Taking a vein from your own experiences, you start your own business producing orphan drugs. Instead of running things like a business, you instead run production like its a research project and therefore cut out tons of extra spending on sales and middle management. This leaves technicians to do their work while what management workforce remains focuses on the legalese. The increased focus on production instead of sales is benefitted by your company's focus on treatment of specific illnesses for which you are the first to actively produce treatments for. Business goes well and before long you begin to produce more commonplace pharmaceuticals, yet your original model for how to run the biz spills over into everything else your rising company makes.

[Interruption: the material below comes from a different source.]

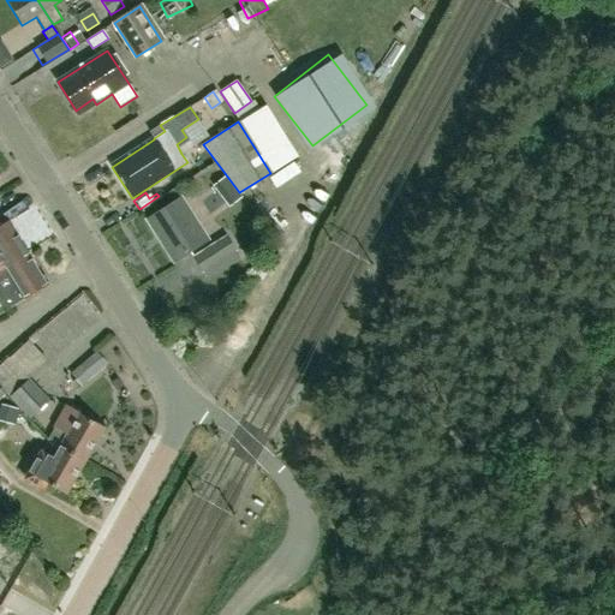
[(208,240),(181,199),(147,221),(172,262),(208,240)]
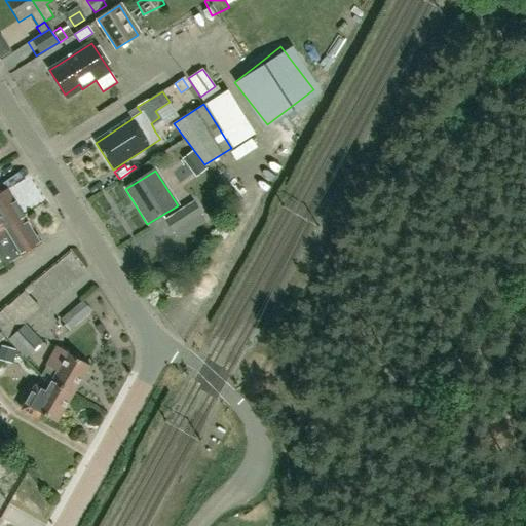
[(0,229),(24,215),(7,189),(0,193),(0,229)]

This series of events continues for some time and eventually you've become a permanent fixture on the global health care system which greatly benefits from it. The price of pharmaceuticals drops and equipment manufacturers can afford to produce simplified versions of their devices for developing countries. The stuff your organization makes reaches millions of more people than they did before. The entire new culture makes the entire process from diagnosis to recovery easier, cutting back on mistreatment and waste. You revel in the progress, which technically comes at the expense of a handful of formerly affluent CEOs. In order to help ease the tension between you and them, you frequently attend parties at their luxurious abodes. Of course, you organize the parties without them knowing and invite several hundred people whose lives you've changed for the better. These shindigs typically end with riot squads and tear gas breaking them up.
 
Death: You've got the best treatment that doctors and medicine could ever hope to provide! At worst, your systems give out when you're 99.
 
Last Words: "Dear diary: Today I got stuck in a ditch, fell into the toilet, and seem to be dying of a heart attack. I'm pleased to say these didn't all occur at once."